-- Task goal --
Set down, word for word, the portion of the reflection on Tibet below from "but things like" to "cycle of existence.".

-- Text block --
§
People then were rising upward,

feeling not far from heaven or from gods.

In Tibet, I truly felt close to the sky.

So to search for ideals and illusions felt natural.


But when I came back from Tibet to ordinary life—

back to the marketplace—

that became an important transformation for me.

Because it was only after Tibet

that I realized how important daily life was.

I had gained the experience of life itself.


What do I mean by “the experience of life”?

In Tibet I went into uninhabited areas.

I won’t go into detail—there isn’t time—

but things like witnessing sky burials—

those experiences at such a young age changed my worldview.

I went from always wanting to fly

to realizing I had to land on the ground.

Because you feel how short life is,

how small each person is within the great cycle of existence.



So when I returned to ordinary life,

I became more grounded than before Tibet.

Toward life and toward friends,

I no longer felt the need for distance or separation.

I came to another extreme—

amusing myself again,

playing with life, finding joy.


Everyone, no matter how deep, has humor inside;

some hide it, some express it directly.


My paintings from that time were again cross-boundary, alternative.


In the 1990s, most people wanted “higher,” grander, more avant-garde art.
§
-- Information shown --
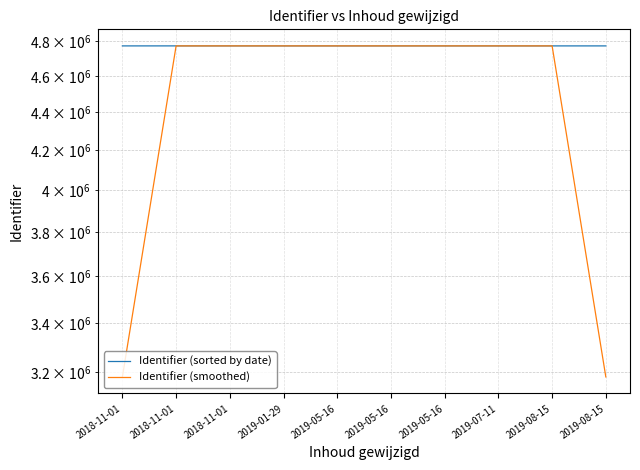

What is the approximate value of Identifier (smoothed) at 2018-11-01?

4772956.0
§
-- The completed task --
but things like witnessing sky burials—

those experiences at such a young age changed my worldview.

I went from always wanting to fly

to realizing I had to land on the ground.

Because you feel how short life is,

how small each person is within the great cycle of existence.